**To do:** Rewrite every one of the lines below as a numbered list, skipping any blank lines and omitting the pictures.
=====
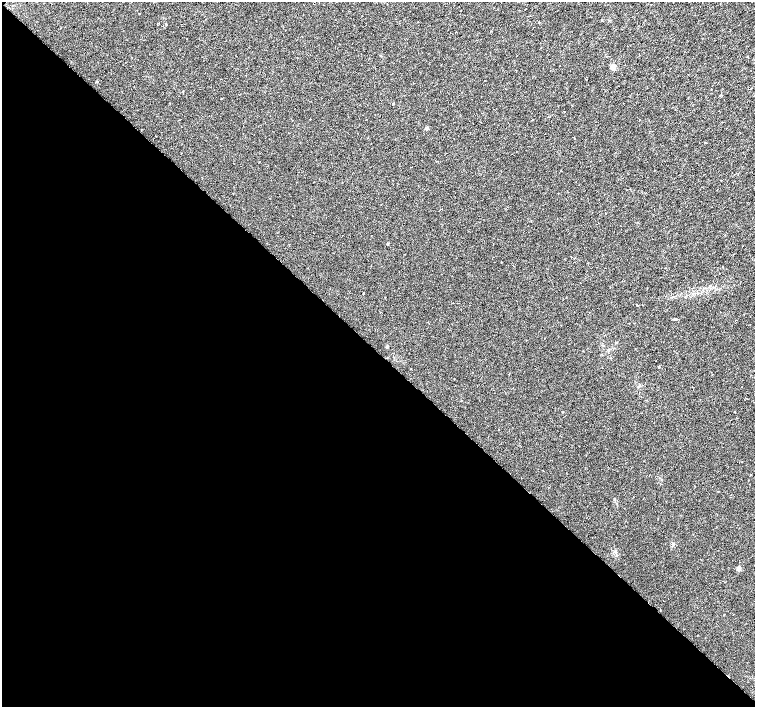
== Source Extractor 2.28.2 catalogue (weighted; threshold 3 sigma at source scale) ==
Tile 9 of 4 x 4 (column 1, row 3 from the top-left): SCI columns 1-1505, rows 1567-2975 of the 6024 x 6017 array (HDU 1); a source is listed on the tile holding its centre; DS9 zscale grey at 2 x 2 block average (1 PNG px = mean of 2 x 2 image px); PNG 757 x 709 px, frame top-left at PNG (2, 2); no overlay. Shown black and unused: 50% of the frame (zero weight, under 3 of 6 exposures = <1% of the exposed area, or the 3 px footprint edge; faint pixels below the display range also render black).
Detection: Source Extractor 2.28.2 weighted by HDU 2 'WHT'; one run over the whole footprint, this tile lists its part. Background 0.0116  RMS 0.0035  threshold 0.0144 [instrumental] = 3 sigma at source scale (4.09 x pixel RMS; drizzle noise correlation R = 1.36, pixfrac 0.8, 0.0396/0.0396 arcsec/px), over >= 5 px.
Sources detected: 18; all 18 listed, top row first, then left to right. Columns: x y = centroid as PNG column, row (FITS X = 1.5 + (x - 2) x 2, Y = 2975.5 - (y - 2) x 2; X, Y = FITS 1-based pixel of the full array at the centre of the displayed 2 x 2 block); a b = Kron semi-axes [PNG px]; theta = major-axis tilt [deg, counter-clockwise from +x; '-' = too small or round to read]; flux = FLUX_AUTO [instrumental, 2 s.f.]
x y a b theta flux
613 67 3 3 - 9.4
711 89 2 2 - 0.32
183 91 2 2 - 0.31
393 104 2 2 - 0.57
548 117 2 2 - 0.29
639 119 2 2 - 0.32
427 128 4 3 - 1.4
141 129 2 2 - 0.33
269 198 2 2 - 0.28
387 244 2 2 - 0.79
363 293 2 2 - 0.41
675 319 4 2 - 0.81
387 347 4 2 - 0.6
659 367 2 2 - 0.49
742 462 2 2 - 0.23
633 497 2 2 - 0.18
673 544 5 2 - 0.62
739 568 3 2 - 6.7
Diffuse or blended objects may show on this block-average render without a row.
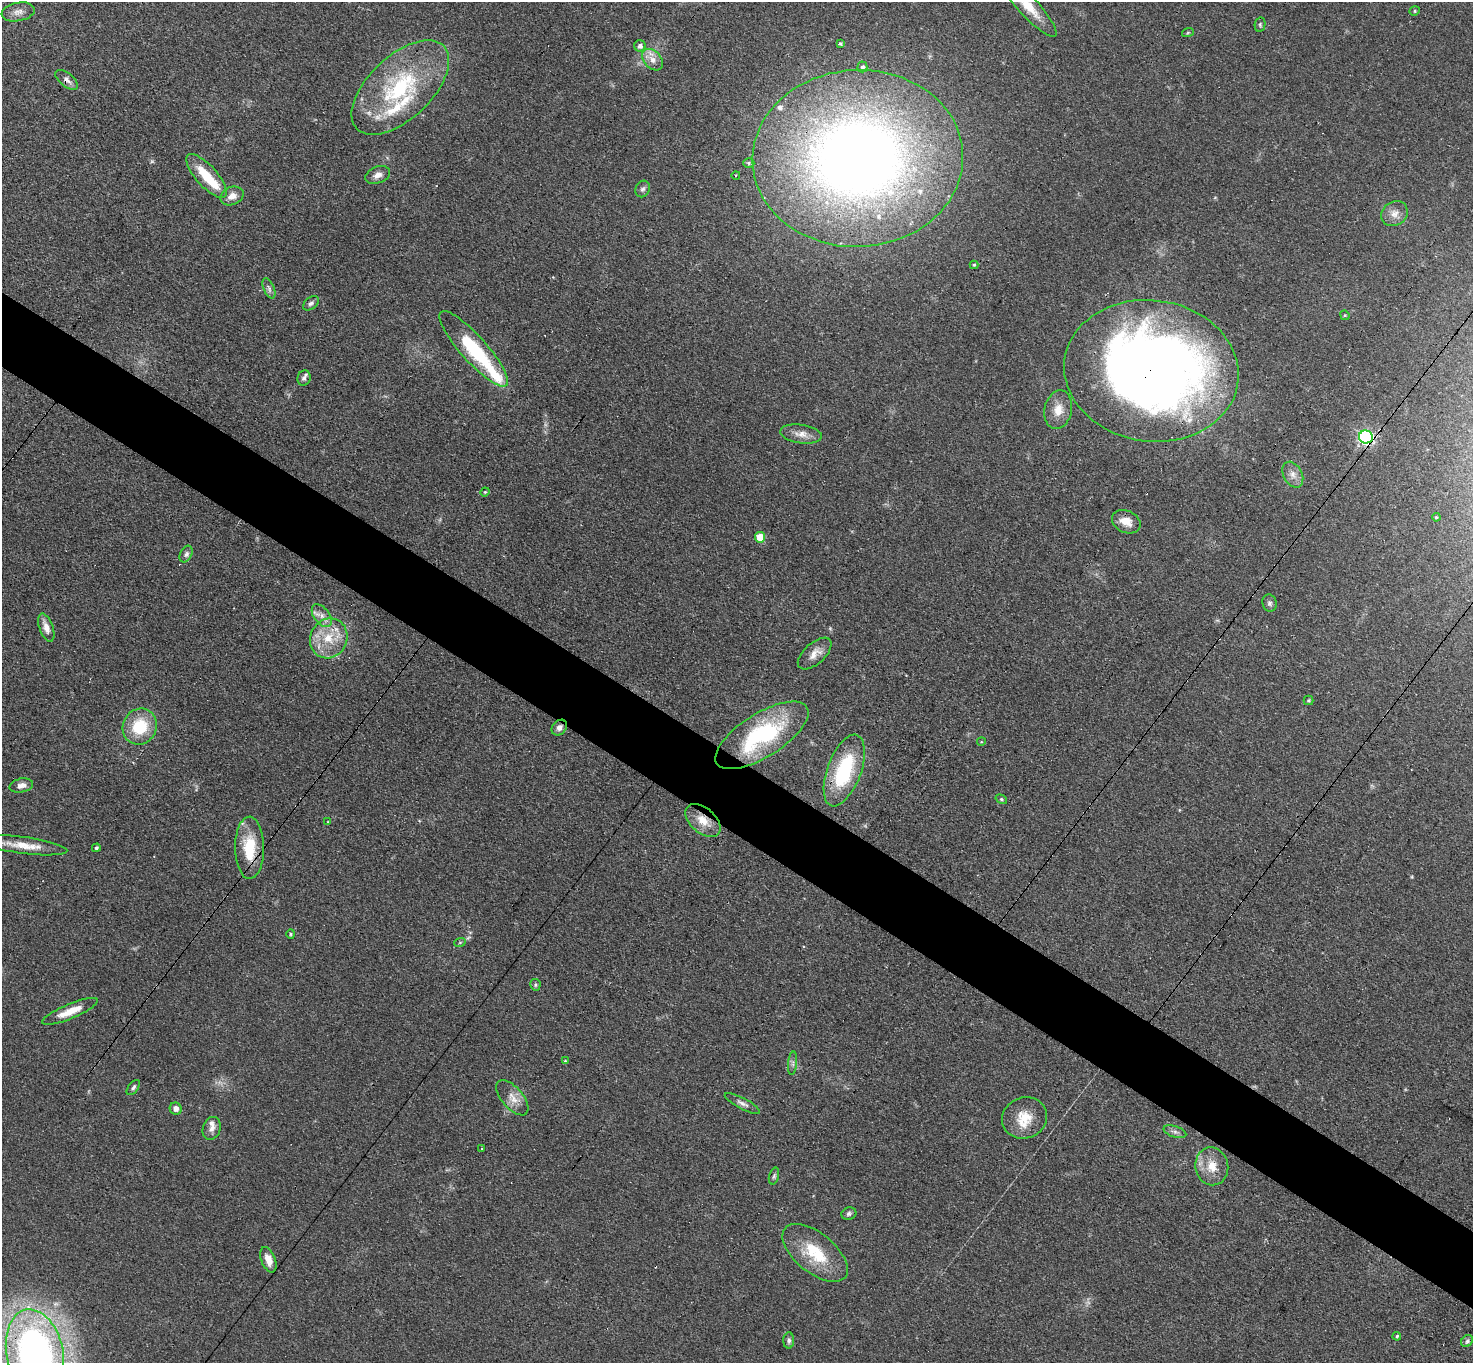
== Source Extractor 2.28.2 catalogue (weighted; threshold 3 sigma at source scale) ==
=====
**Solution:**
1. == Source Extractor 2.28.2 catalogue (weighted; threshold 3 sigma at source scale) ==
2. Tile 9 of 4 x 4 (column 1, row 3 from the top-left): SCI columns 1-1505, rows 1567-2975 of the 6024 x 6017 array (HDU 1); a source is listed on the tile holding its centre; DS9 zscale grey at 2 x 2 block average (1 PNG px = mean of 2 x 2 image px); PNG 757 x 709 px, frame top-left at PNG (2, 2); no overlay. Shown black and unused: 50% of the frame (zero weight, under 3 of 6 exposures = <1% of the exposed area, or the 3 px footprint edge; faint pixels below the display range also render black).
3. Detection: Source Extractor 2.28.2 weighted by HDU 2 'WHT'; one run over the whole footprint, this tile lists its part. Background 0.0116  RMS 0.0035  threshold 0.0144 [instrumental] = 3 sigma at source scale (4.09 x pixel RMS; drizzle noise correlation R = 1.36, pixfrac 0.8, 0.0396/0.0396 arcsec/px), over >= 5 px.
4. Sources detected: 18; all 18 listed, top row first, then left to right. Columns: x y = centroid as PNG column, row (FITS X = 1.5 + (x - 2) x 2, Y = 2975.5 - (y - 2) x 2; X, Y = FITS 1-based pixel of the full array at the centre of the displayed 2 x 2 block); a b = Kron semi-axes [PNG px]; theta = major-axis tilt [deg, counter-clockwise from +x; '-' = too small or round to read]; flux = FLUX_AUTO [instrumental, 2 s.f.]
5. x y a b theta flux
6. 613 67 3 3 - 9.4
7. 711 89 2 2 - 0.32
8. 183 91 2 2 - 0.31
9. 393 104 2 2 - 0.57
10. 548 117 2 2 - 0.29
11. 639 119 2 2 - 0.32
12. 427 128 4 3 - 1.4
13. 141 129 2 2 - 0.33
14. 269 198 2 2 - 0.28
15. 387 244 2 2 - 0.79
16. 363 293 2 2 - 0.41
17. 675 319 4 2 - 0.81
18. 387 347 4 2 - 0.6
19. 659 367 2 2 - 0.49
20. 742 462 2 2 - 0.23
21. 633 497 2 2 - 0.18
22. 673 544 5 2 - 0.62
23. 739 568 3 2 - 6.7
24. Diffuse or blended objects may show on this block-average render without a row.
25. == Source Extractor 2.28.2 catalogue (weighted; threshold 3 sigma at source scale) ==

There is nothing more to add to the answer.